Giovanni Bazoli, presidente del Consiglio di sorveglianza di Intesa San Paolo, ha superato di poco il milione, al pari del presidente del consiglio di gestione della stessa banca. Victor Messiah, consigliere delegato di Ubi Banca, è riuscito a toccare la soglia del milione e mezzo di euro, e non è affatto scontento di essere arrivato a tanto, supponiamo.
Quanto ai “parenti”, gli assicuratori, non se ne stanno certo a guardare: Giovanni Perissinotto, ex amministratore delegato di Generali, ha totalizzato il record, con undici milioni e mezzo di euro ottenuto nel 2012. L’ex amministratore delegato di generali, Sergio Balbinot, non piange miseria: lo stesso hanno, ha incassato 4.267.000 euro, che è una bella cifra.
Potremmo andare avanti così a lungo, ma il parterre ci sembra abbastanza rappresentativo, riesce a farci capire come stiano effettivamente le cose e per quale ragione, le priorità degli “sportelli” a cui imprenditori e famiglie si rivolgo o per sbarcare il lunario, tengono a portata di mano il cartello del “tutto esaurito”. Non c’è liquidità, per gli altri, perché il denaro va investito al meglio, prelevandolo dalla Bce all’uno per cento e passandolo nel conto corrente di una banca amica, denaro di scambio, per farlo pesare di più e arrivare a tassi di interesse attivo del quattro per cento da mettere nel budget di fine esercizio e percepire il premio delle plus-valenze.
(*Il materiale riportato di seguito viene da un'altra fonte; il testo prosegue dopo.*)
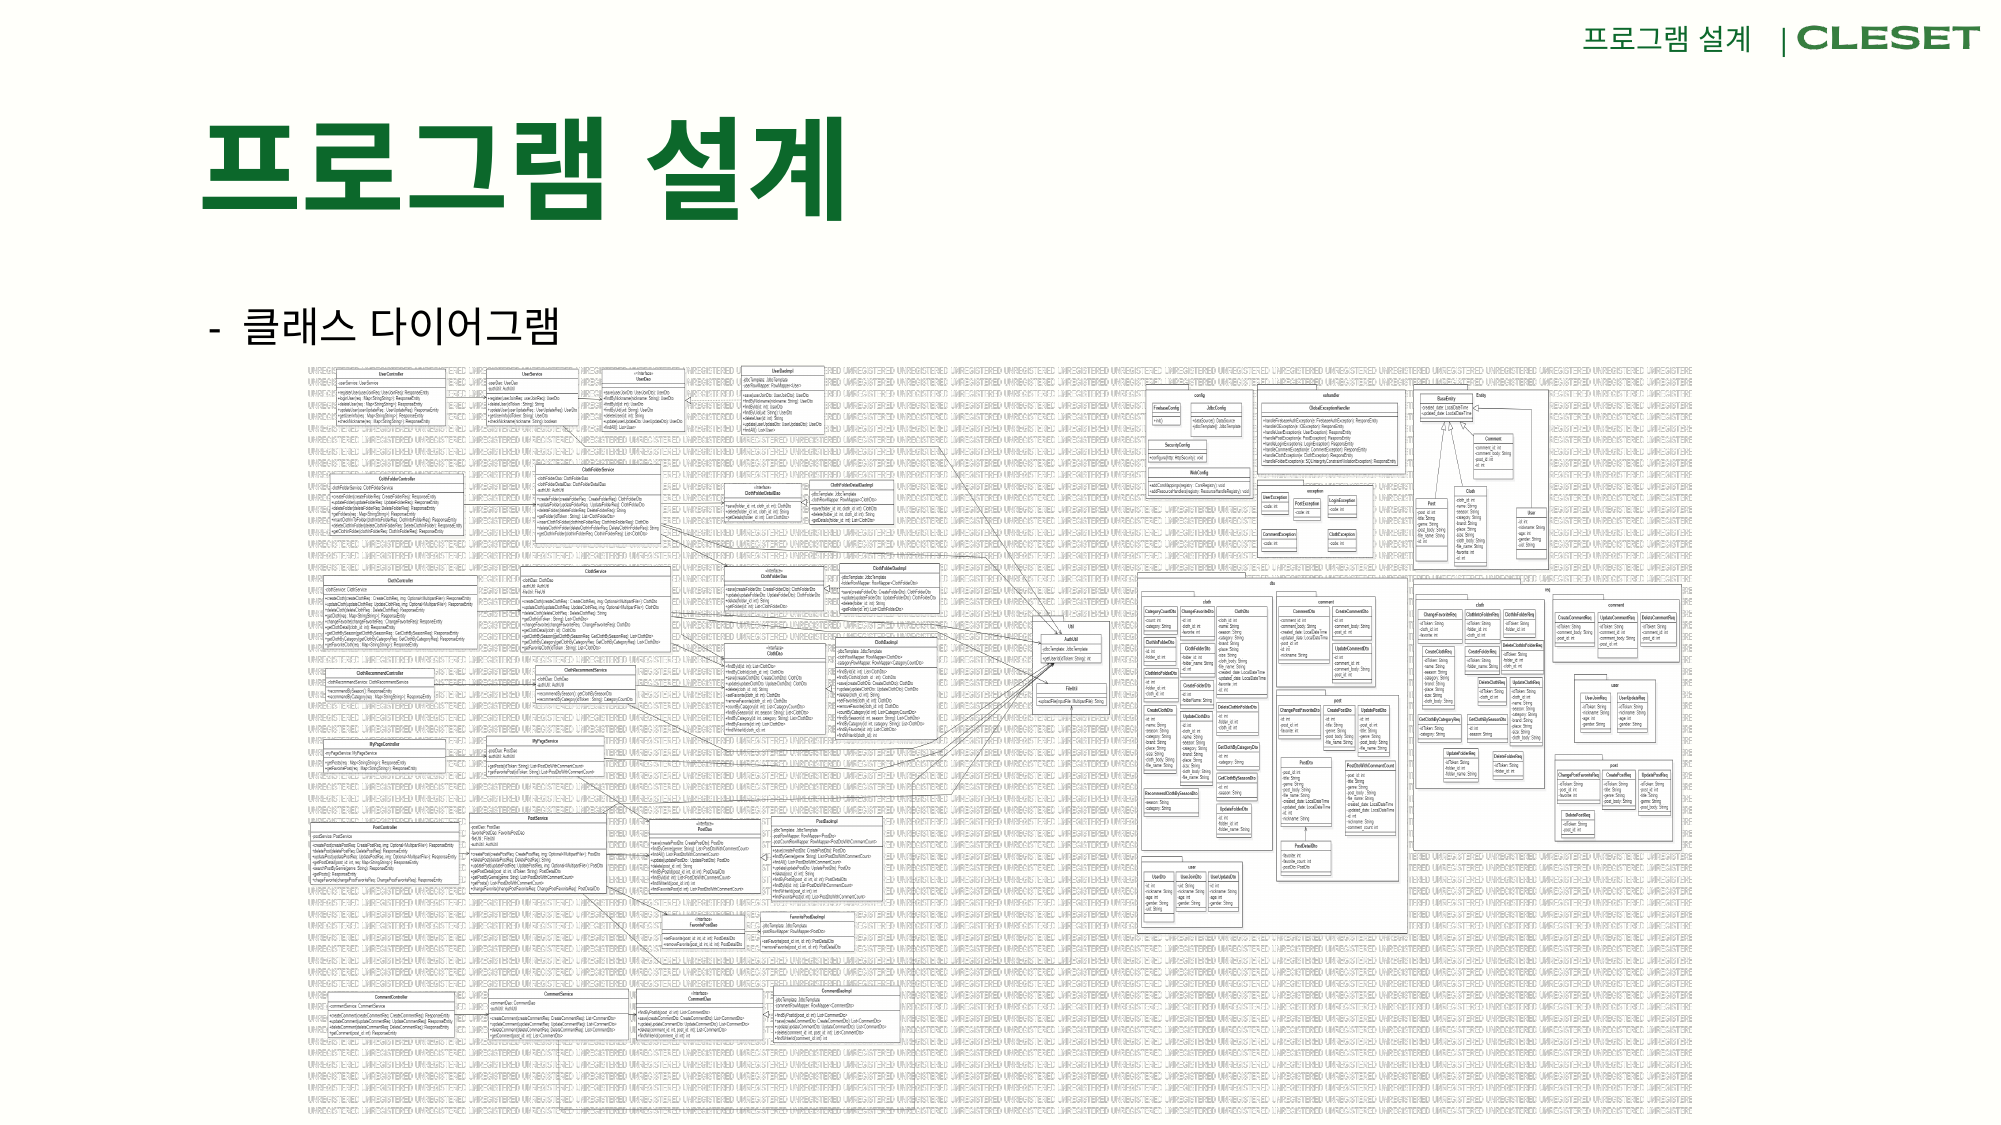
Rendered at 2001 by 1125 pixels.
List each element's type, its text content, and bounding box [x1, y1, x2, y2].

picture [1759, 0, 2000, 168]
picture [308, 362, 1692, 1125]
text_box 프로그램 설계 | [1567, 13, 1759, 64]
text_box 프로그램 설계 [183, 91, 866, 242]
text_box - 클래스 다이어그램 [193, 293, 578, 359]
La metodologia sopra descritta, per grandi linee, non è legata ai nomi sopra indicati, ognuno dei quali ha una storia personale e professionale, ma costituisce il quadro di riferimento utile alla comprensione degli eventi. La finanza detta l’agenda politica, economica e sociale del Paese. Le banche fanno quel che vogliono, indisturbate, e decidono, secondo parametri e protocolli accessibili solo agli addetti ai lavori, della vita e della morte d’imprese e persone senza che da Bruxelles, Roma o Palermo arrivi una parola, una sola, che si faccia sentire.
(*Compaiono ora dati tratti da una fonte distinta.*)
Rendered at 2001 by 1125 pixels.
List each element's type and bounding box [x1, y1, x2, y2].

Il cappio è sempre pronto per chiunque: grazie a ciò si realizza un clima omertoso quasi perfetto, un silenzio di tomba anche nei luoghi da cui dovrebbero arrivare iniziative, denunce, sorveglianza assidua. Ci riferiamo, per esempio, alle forze sociali, le rappresentanze degli imprenditori e lo stesso sindacato, la cui impotenza nei confronti della finanza è ormai proverbiale.
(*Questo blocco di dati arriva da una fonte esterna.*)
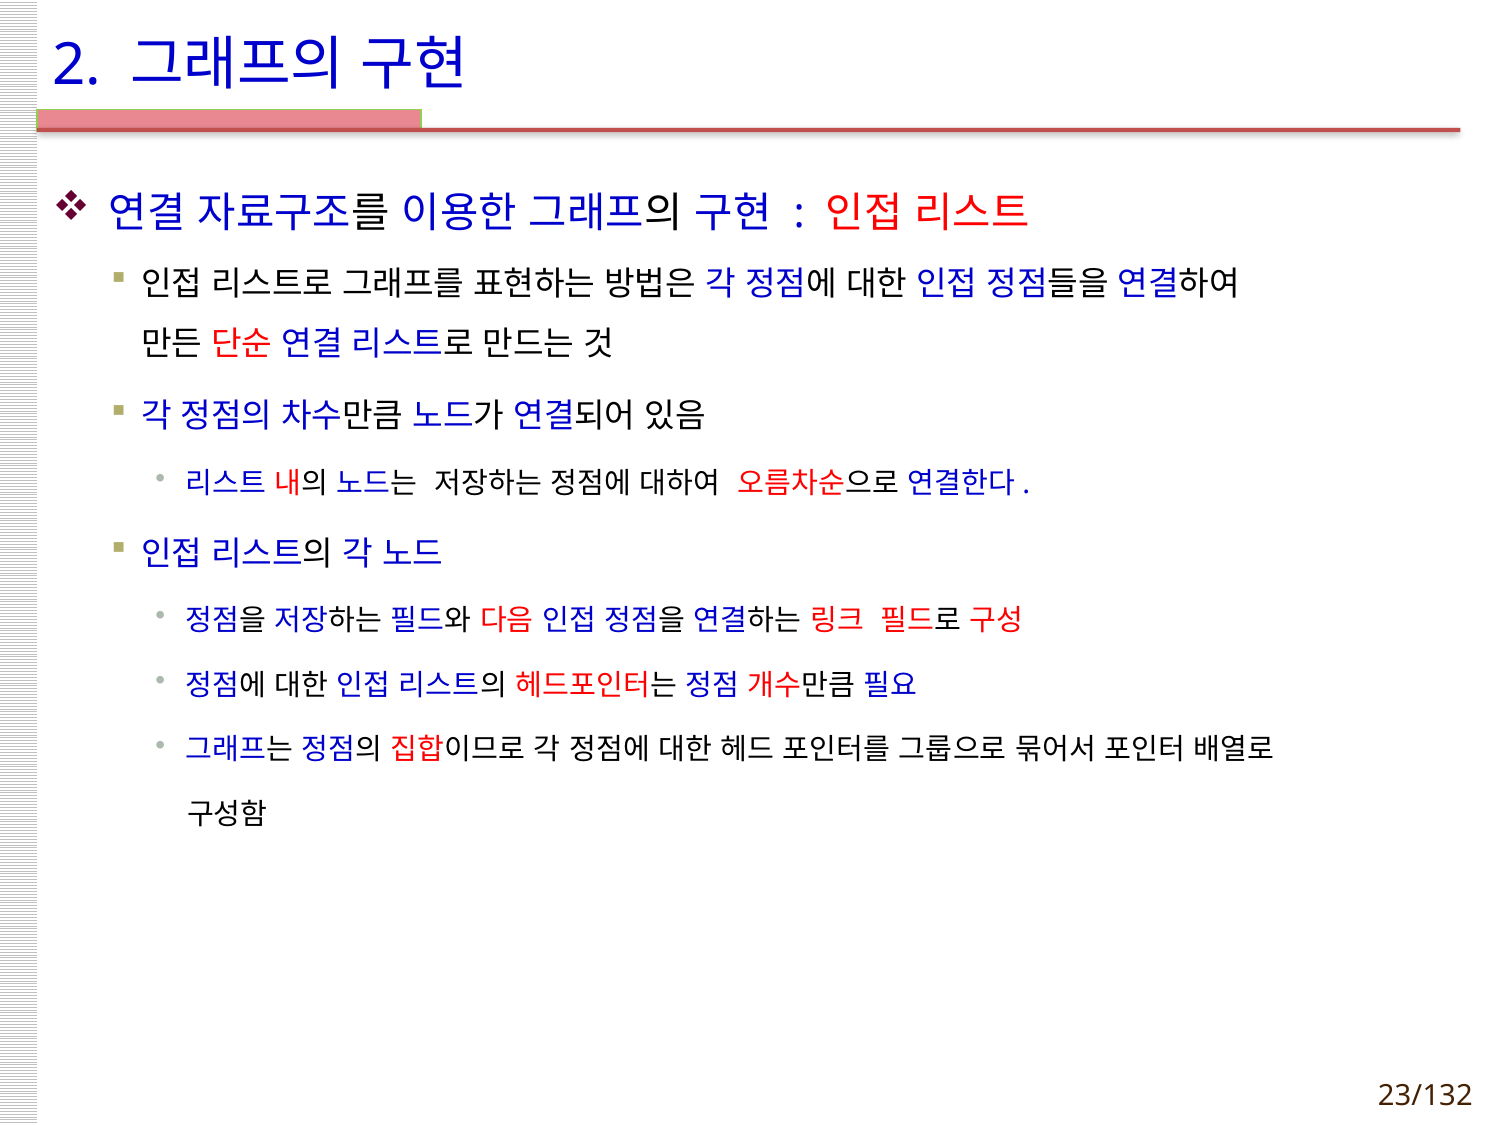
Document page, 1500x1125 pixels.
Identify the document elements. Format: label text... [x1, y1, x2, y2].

title 2. 그래프의 구현 [37, 13, 1278, 109]
list 연결 자료구조를 이용한 그래프의 구현 : 인접 리스트 인접 리스트로 그래프를 표현하는 방법은 각 정점에 대한 인접 정점들을 연결하여 만든 단순 연결 리스트로 만드는 것 각 정점의 차수만큼 노드가 연결되어 있음 리스트 내의 노드는 저장하는 정점에 대하여 오름차순으로 연결한다. 인접 리스트의 각 노드 정점을 저장하는 필드와 다음 인접 정점을 연결하는 링크 필드로 구성 정점에 대한 인접 리스트의 헤드포인터는 정점 개수만큼 필요 그래프는 정점의 집합이므로 각 정점에 대한 헤드 포인터를 그룹으로 묶어서 포인터 배열로 구성함 [37, 152, 1463, 1091]
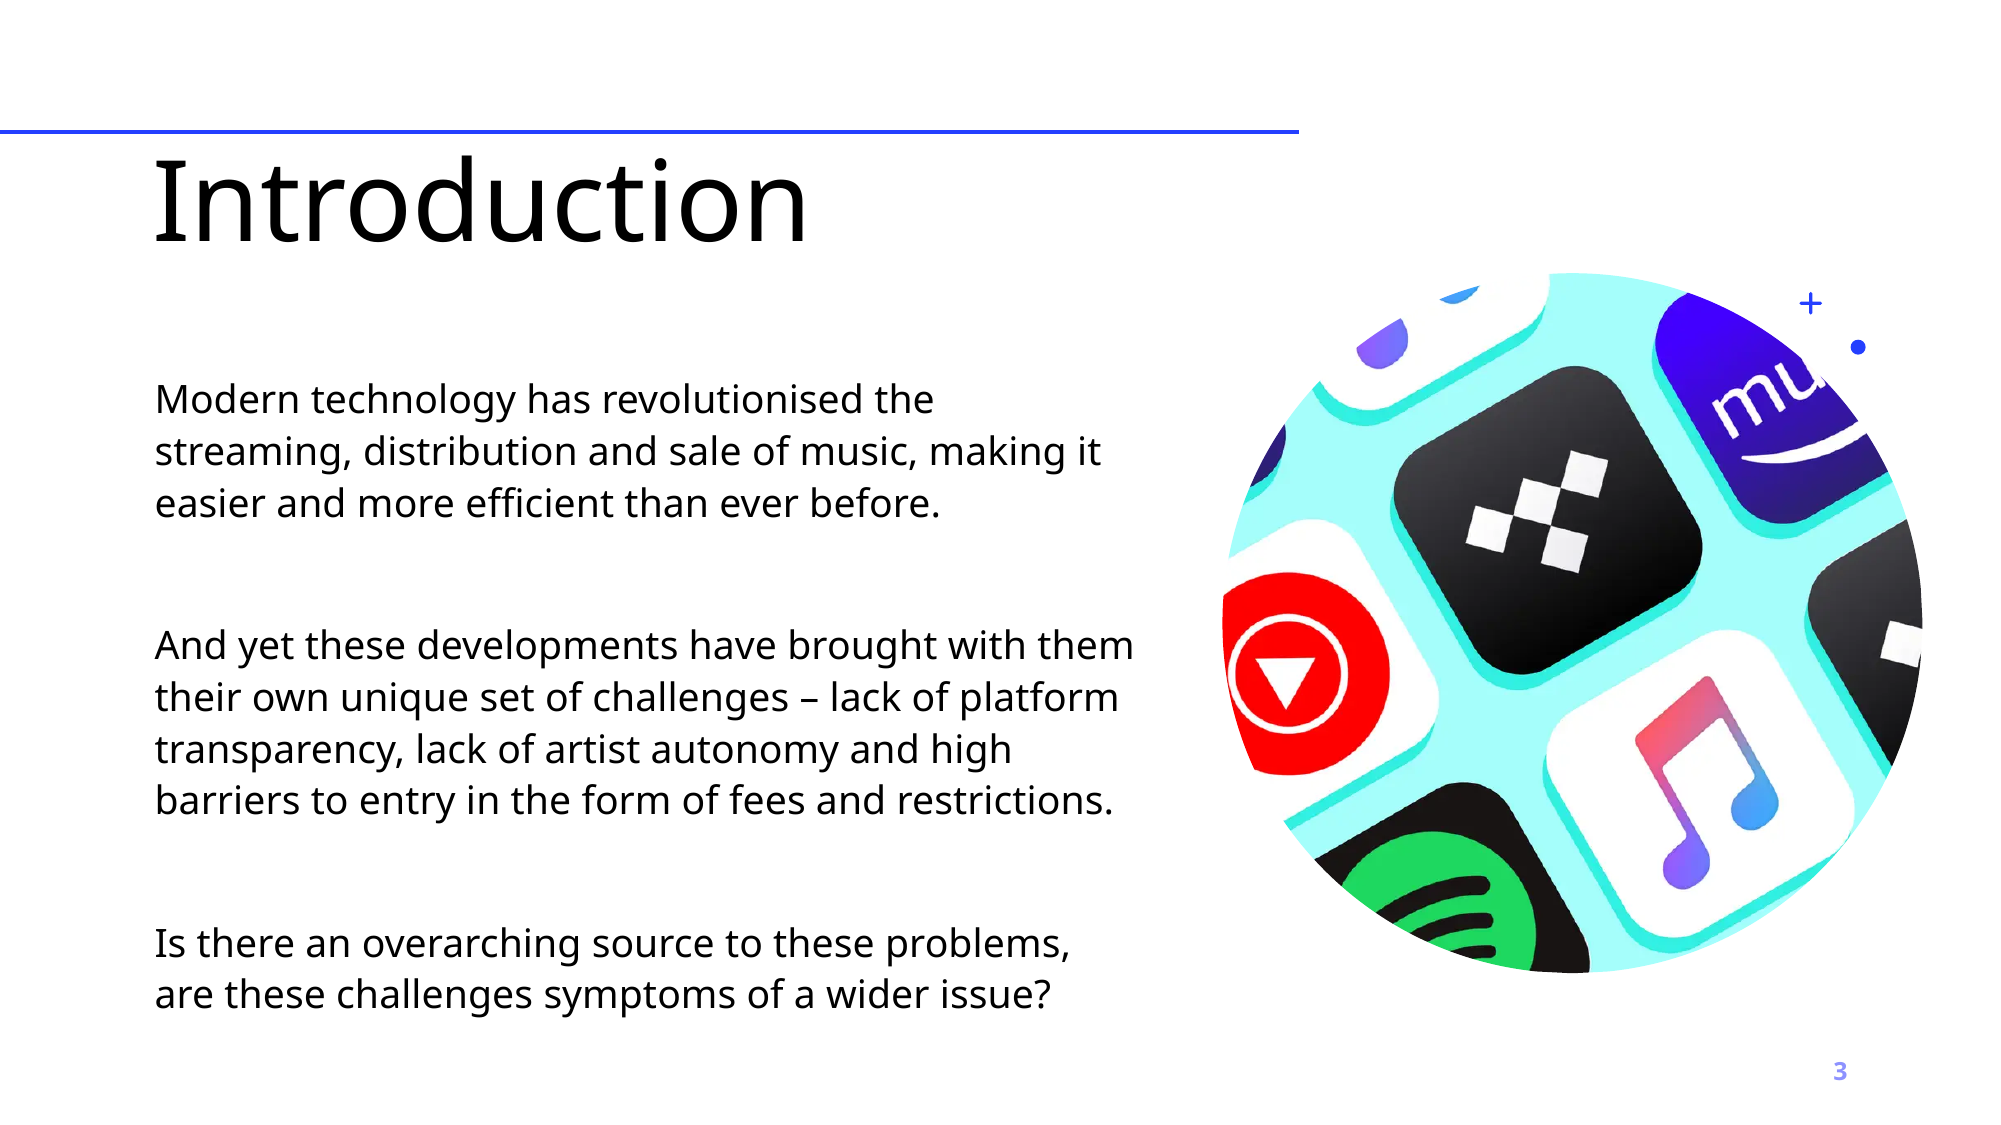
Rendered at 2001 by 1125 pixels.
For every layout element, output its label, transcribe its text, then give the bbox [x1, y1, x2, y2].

picture [1222, 273, 1923, 974]
title Introduction [137, 79, 1153, 274]
list Modern technology has revolutionised the streaming, distribution and sale of music, making it easier and more efficient than ever before. And yet these developments have brought with them their own unique set of challenges – lack of platform transparency, lack of artist autonomy and high barriers to entry in the form of fees and restrictions. Is there an overarching source to these problems, are these challenges symptoms of a wider issue? [139, 310, 1155, 1046]
slide_number 3 [1412, 1042, 1863, 1103]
Non è necessario ricattare, basta mantenere un clima di estrema difficoltà che non permetta ad alcuno di alzare la testa. Qualcuno può spiegarci per quale ragione la controparte dei capitani d’industria, tanto per fare un esempio, è il governo, il sindacato, i partiti e solo loro? Il cuneo fiscale, le tasse che si mangiano tutto, l’efficienza dell’Agenzia delle Entrate, la burocrazia, la lentezza della giustizia amministrativa: tutto giusto, ma i cordoni della borsa ce l’hanno loro, le banche, e sono tesorieri della pubblica amministrazione.
Sono le banche a fare il bello e il cattivo tempo, anche quando dispongono di denaro a costo zero, come nel caso del mitico progetto Jeremie che avrebbe dovuto fare partire una nuova stagione delle innovazioni nelle imprese siciliane ed invece ha fatto un flop totale. E che ci sia lo zampino, anzi la zampata, delle banche nel flop è provato dalla circostanza, incontrovertibile che laddove la regione ha affidato l’utilizzo dei fondi europei ai confidi, si è sviluppato un ciclo virtuoso, come in Puglia, e laddove invece ci si è affidati agli istituti di credito, come nell’Isola, non si è in vestito quasi nulla a causa dei protocolli, le procedure e le priorità dei board delle banche.
Dando uno sguardo ai compensi, ci si può fare un’idea delle priorità.